The woman looked at me for a moment, then threw her face the other way.


I looked in wonder at the woman. I'm just trying to be his best friend. Then am I wrong to beat her husband's mistress to pieces? I'm not a good woman and sholehah like Saniah. But I don't want my best friend's pride to be trampled by her husband and mistress. I only represent Saniah to warn them. After all, who would want to stay silent to see his best friend hurt and demeaned so by her husband? But why is Saniah angry with me now?


" Astma, I'm angry it's not without reason. In addition to what you did earlier being dangerous to yourself, you have also embarrassed Brother Jubair." Well... what I said. He's still defending the evil Jubair. What is my best friend's heart made of?


" God..... Such a man? The unclean... still you take it, Niah..! " came out in a high voice.


" Asthma..! " saniah reply was no less fierce.


" What? Such a bastard you still expect. Even after seeing her sobbing spoiled with another woman, you still want to be with her? Where's your brain? " I screamed angry at him.


" Obviously I want to be with him, he's my husband. "the answer is no less harsh than my voice.


Saniah's reply made me look amazed. This woman in front of me is really patient or stupid? How can he lightly say that he still wants to be with the man even though he has been betrayed and hurt.
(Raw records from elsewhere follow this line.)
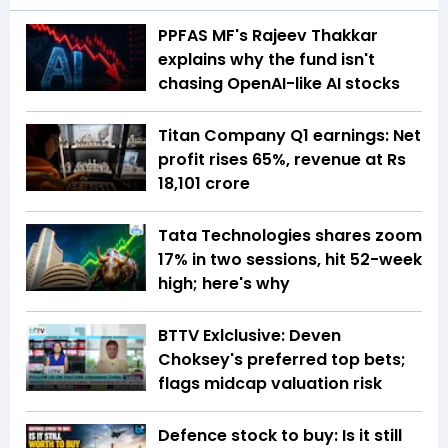
PPFAS MF's Rajeev Thakkar
explains why the fund isn't
chasing OpenAI-like AI stocks
Titan Company Q1 earnings: Net
profit rises 65%, revenue at Rs
18,101 crore
Tata Technologies shares zoom
17% in two sessions, hit 52-week
high; here's why
BTTV Exlclusive: Deven
Choksey's preferred top bets;
flags midcap valuation risk
Defence stock to buy: Is it still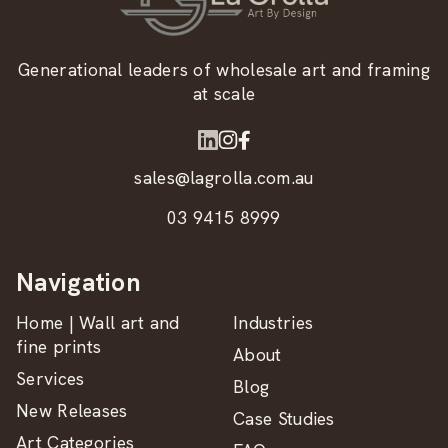
Generational leaders of wholesale art and framing
at scale
sales@lagrolla.com.au
03 9415 8999
Navigation
Home | Wall art and
Industries
fine prints
About
Services
Blog
New Releases
Case Studies
Art Categories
I think his brain should be checked. It's possible that because he hasn't touched a man for too long, he went crazy. Still she claimed that Jubair was her husband.


" Jeez, Niah. If I were you, ogah. I'm disgusted to see that sissy guy."


" Astma, you're insulting my behavior. How can you say that to someone who has said the word of Ijab qabul in front of my father. He sacrificed a lot for me and my family, Asthma. "there was a clear seepage in the corner of his eye.


I'm gobsmacked. Jeez Saniah..... I can't speak anymore. I hugged my best friend with a bad feeling. " I'm sorry, I just don't think, how can you still love a man who never appreciated you as a wife? " my sobs between sad and upset. I was saddened by the fate of my best friend's married life and upset that I couldn't do anything about it because my best friend was still protecting her husband.